This is incredibly helpful.. thanks so much for taking the time to put this together! Hopefully they open it back up for pilots soon, as I'm very interested.
In the mean time, would you mind elaborating on why it's such a good deal, and what the downsides are from your perspective? You mentioned there's a lot more opportunity to string together flying tours... is that true more or less regardless of the community? And does that realistically mean accepting repeated sea tours (or whatever the AF calls them), or are there plenty of flying shore tours (even if OCONUS... just not separating from family for months at a time)? Thinking specifically at the O-4/O-5 levels.
Thanks again!
I wish I had insight on what the holdup is on the IST program, when it opens back up is anyone's guess.

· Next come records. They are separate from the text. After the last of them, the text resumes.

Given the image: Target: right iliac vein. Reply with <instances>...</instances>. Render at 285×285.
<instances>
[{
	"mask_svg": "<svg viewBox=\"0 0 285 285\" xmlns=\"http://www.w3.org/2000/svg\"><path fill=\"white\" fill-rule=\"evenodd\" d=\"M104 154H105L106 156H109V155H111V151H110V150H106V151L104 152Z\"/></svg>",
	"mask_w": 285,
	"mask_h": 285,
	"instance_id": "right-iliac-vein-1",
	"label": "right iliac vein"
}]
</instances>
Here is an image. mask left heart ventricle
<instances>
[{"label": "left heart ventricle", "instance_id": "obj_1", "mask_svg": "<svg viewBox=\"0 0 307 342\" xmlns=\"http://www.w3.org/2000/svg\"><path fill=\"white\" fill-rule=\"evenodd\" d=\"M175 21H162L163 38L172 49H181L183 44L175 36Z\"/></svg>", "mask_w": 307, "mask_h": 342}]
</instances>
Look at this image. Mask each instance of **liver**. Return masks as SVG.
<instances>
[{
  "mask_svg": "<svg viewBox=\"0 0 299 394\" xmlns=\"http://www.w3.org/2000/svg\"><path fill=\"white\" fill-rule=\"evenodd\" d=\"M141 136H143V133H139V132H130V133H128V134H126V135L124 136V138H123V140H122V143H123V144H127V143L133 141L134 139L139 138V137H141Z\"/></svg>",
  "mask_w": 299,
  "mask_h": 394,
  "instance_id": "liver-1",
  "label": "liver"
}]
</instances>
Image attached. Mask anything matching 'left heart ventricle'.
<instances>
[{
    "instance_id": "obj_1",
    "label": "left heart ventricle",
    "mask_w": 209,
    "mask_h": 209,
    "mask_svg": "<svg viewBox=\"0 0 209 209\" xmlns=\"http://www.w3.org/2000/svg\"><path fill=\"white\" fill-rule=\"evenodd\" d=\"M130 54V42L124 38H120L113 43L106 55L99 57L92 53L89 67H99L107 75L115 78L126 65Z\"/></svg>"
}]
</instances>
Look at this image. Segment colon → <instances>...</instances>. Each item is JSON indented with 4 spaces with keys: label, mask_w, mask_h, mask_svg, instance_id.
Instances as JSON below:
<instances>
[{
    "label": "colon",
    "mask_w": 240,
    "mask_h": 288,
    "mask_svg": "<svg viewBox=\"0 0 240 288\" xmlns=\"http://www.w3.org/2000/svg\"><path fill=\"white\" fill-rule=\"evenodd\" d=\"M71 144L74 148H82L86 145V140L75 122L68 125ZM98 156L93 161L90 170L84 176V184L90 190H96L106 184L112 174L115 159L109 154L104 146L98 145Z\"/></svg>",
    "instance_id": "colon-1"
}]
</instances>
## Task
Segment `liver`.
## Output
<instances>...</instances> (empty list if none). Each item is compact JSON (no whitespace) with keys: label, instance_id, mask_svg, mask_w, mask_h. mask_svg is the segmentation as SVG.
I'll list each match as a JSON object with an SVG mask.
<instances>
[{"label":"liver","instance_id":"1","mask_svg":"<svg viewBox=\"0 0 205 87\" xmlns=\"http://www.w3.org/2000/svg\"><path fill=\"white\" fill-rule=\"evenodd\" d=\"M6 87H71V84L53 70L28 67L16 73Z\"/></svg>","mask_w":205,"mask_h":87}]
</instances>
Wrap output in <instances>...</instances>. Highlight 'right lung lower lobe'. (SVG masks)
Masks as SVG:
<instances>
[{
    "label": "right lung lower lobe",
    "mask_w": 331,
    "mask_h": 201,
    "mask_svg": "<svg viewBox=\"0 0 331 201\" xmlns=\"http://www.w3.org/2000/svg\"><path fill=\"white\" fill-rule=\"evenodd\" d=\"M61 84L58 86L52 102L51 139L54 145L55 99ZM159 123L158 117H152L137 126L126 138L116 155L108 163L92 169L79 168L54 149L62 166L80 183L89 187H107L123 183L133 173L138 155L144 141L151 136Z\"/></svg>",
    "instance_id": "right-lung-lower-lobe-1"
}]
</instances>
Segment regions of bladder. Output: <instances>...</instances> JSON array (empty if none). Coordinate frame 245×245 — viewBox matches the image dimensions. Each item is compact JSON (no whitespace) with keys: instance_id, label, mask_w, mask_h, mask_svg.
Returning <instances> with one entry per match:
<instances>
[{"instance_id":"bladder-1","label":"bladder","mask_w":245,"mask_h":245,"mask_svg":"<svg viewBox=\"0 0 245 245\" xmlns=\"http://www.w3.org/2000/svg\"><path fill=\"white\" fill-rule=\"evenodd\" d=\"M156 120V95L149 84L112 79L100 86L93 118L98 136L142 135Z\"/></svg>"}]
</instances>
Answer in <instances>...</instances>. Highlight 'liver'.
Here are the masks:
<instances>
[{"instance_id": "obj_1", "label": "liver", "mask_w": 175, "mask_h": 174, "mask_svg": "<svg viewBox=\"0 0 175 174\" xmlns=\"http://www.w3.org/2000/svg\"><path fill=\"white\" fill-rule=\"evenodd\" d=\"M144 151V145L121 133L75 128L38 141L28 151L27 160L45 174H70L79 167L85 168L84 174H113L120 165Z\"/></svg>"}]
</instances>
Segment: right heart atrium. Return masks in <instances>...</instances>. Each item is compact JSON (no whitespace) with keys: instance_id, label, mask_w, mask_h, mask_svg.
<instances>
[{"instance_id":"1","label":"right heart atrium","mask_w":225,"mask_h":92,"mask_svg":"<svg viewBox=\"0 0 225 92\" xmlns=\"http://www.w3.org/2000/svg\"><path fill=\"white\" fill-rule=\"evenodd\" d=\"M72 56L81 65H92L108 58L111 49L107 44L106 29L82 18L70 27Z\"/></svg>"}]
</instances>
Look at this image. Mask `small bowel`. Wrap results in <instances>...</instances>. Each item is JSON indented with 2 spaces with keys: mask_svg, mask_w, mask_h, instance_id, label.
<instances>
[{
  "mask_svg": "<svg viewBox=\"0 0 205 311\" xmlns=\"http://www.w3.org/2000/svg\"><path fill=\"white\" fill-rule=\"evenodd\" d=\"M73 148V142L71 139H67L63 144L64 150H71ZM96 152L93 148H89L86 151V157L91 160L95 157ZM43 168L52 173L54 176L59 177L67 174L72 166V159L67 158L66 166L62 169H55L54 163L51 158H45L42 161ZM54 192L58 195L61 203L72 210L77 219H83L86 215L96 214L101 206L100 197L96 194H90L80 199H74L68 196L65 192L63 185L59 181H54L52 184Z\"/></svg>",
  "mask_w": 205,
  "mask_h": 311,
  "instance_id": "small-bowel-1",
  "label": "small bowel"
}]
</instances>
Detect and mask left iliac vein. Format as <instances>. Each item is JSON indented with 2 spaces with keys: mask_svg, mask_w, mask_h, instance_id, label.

As to why it's a good deal, to me, it's because the AF gives you a lot more paths and avenues to fly your entire career. So far, since I started flight school 15 years ago I've never left the cockpit. My entire goal has been to fly as much as possible and the Navy was forcing me into 3 years of non-flying, with no wiggle room. Instead, I've logged a little over 400 hours in the past 15 months. As you get senior, if you end up as a terminal O-4, the AF has a lot of options to keep flying. Right now they almost force you into flying and you have to ask to go to a non-flying job. If you make O-5, there's not as many options but there are still plenty of billets that will keep you in the cockpit and flying at least once every week or so, if not more. It's not like the Navy where, as an O-5, if you aren't a CO/XO, you are almost virtually guaranteed to never fly again.
For me personally, I just made O-5 so I have some choices to make, whether to pursue command or pursue some various flying options. One thing I do like about the AF and command screen is you have to opt in, and you don't have the narrow window to screen like the Navy does. The other nice thing is that I have options that will let me stay in the cockpit until the day I retire if I choose.
As to deployments, in my community it's different because they'll deploy individual crews and not the entire squadron. I just got home from a two month deployment and probably won't deploy again for quite some time. There are some non-flying deployments out there, and the AF has their version of the IA/GSA deployments called a 365 or 180-day. Those do suck but the number of those types of deployments are dwindling as ops in CENTCOM aren't as busy as the heavy days of Iraq/Afghanistan.